Борис, спустившись с верхнего этажа, зевнул преувеличенно и вздохнул, как старый сторож. Его копыта постукивали по паркету — ровно, размеренно; уши двигались на любой шепот. Он отнесся к утру серьезно, как к караулу — обошел периметр, ткнулся мордой в закрытую дверь, фыркнул с осуждением, будто писал рапорт: «такого у нас не было». Никто его не останавливал: сегодня не вмешивались даже в козлиные обязанности.
У мониторов охранник пролистывал записи с камер и проверял отметки времени, словно боялся пропустить лишний кадр. На экране отражался его усталый профиль и бегущие цифры таймкода. В воздухе пахло кофе, сигаретой и влажной шерстью Бориса. В графе отчета за смену — тишина, аккуратная, как ложь, сказанная ровным голосом.
В кабинете, где вчера гремело стекло, теперь было чисто. Новая панель монитора блестела чернотой, будто от полировки стерли даже отражения. На краю стола — еле заметная полоска, где еще пахло сломанным пластиком. Пепельницу сменили, но у пепла есть память: в воздухе держался тонкий выдох — не запах, а намек на запах, как синяк, который уже сошел, но кожа еще помнит, где было больно.
Служебные двери закрывались мягче, чем обычно — словно их учили не хлопать. Ключи в замках поворачивались бесшумно, с масляной вежливостью. Шторы двигались как тренированные актеры: на счет «раз‑два» — и стоп. И все же в этом выверенном порядке жили крошечные сбои: шорох там, где никто не шел; просадка света на долю секунды, как невидимое моргание; слабый щелчок в вентиляции, будто кто‑то снял крышку и поставил обратно.
Кухня гудела приборами, но чайники кипели сдержанно, без привычного веселого свиста.
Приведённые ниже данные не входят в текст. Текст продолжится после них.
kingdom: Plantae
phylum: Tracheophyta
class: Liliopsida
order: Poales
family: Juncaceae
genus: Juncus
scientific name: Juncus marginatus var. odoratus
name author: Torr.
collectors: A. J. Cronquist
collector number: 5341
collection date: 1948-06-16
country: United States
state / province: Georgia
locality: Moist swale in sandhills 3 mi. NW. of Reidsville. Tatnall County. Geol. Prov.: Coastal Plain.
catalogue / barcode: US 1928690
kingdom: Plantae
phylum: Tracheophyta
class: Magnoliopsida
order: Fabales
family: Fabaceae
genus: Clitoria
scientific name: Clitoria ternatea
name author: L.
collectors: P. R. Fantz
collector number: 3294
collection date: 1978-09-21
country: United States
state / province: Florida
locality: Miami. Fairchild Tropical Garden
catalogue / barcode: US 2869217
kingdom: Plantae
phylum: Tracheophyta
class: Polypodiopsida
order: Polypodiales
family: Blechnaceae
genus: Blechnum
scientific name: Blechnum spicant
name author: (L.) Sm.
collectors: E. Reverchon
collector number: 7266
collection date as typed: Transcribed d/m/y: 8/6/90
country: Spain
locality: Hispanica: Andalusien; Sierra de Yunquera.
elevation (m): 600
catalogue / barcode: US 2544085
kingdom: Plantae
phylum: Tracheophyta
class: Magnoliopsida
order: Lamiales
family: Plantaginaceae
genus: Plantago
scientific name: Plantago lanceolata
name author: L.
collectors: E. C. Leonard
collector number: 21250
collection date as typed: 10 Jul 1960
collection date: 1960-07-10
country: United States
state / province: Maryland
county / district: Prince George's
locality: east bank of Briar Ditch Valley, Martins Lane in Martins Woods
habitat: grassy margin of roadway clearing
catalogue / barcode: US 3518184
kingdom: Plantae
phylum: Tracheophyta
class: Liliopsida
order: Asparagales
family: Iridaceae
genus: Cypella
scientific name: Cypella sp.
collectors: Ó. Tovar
Ложки не звенели в чашках — их об стенки терли аккуратно. На подоконнике кто‑то оставил силуэт ладони в запотевшем стекле — четкий, будто женский, но маленький, скорее след одной из младших девушек, которые накануне протирали окна. Его не заметили, или сделали вид, что не заметили. Солнце коснулось стекла и начало сушить этот призрак, но рисунок держался цепко, как страх, который пережил ночь.
В длинном коридоре у третьей лестницы висела камера — самая старая, едва заметно хрипающая при повороте. Она остановилась ровно на той точке, где сходилась тень от поручня и свет от ночника, и смотрела туда, как в маленький черный колодец. Внутри колодца ничего не было. Но дом глядел туда — на всякий случай.
Где‑то на втором этаже щелкнул выключатель, и свет не сразу загорелся — будто лампа решала, стоит ли просыпаться. Решила. Полоска белого легла на ковер, и по ней пробежала пылинка — одна, упрямая, как мысль, которую не удается отогнать. Она поднялась, закружилась и растворилась в воздухе. Сразу стало слышно, как тикают часы внизу, в холле; этот звук редко замечали, но сегодня он был слишком громким, как сердце, о котором вспомнили.
Джей прошел по коридору — тенью, тщательно. Не было ни жеста лишнего, ни взгляда вбок. Он остановился у распределительного щита, дотронулся до металлической дверцы костяшкой — проверил звук. Металл ответил ровно, как на построении. Джей кивнул воздуху, будто принял доклад, и пошел дальше.
Николь появилась, как всегда, из ниоткуда. За ней потянулся шлейф — табак, немного корицы, острое что‑то из ее личного арсенала. Она остановилась под лестницей, прислушалась и улыбнулась вполголоса — не морщинками и не губами, а скулами, как делают люди, у которых в тишине живет собственный юмор. Ее каблук тронул ту самую теплую лужайку света — и тут же отступил: пусть лежит. Время любит отметины.
Дверь в сад распахнулась и тут же сомкнулась, будто дом передумал выпускать воздух. Пахнуло влажной землей, сигаретным голодом и еще — тонким, настырным запахом хвои, не к месту, не в сезон. Сквозняк пробежал по коврам и отпустил тяжелую штору, и та легла так аккуратно, словно ее поправила рука, которой здесь не было.
Дом слушал. Дом молчал. Дом запоминал. И в этом молчании было не пусто — было густо, как перед началом представления, где зрители уже заняли места, а занавес еще не пошел вверх.
Шаг — один, осторожный — прозвучал в глубине второго этажа.
Потом второй.
И дом, будто поймав знакомый ритм, затаил дыхание.
Сад встретил ее влажным воздухом. Эли вышла босиком, словно хотела убедиться, что земля под ногами настоящая. Воздух пах травой и вчерашним дождем. Курить было нельзя — да и дурное это занятие, особенно после того, как ее едва не вытащили с того света. Но сейчас в ней все горело, и единственный способ не разорваться — вдохнуть дым.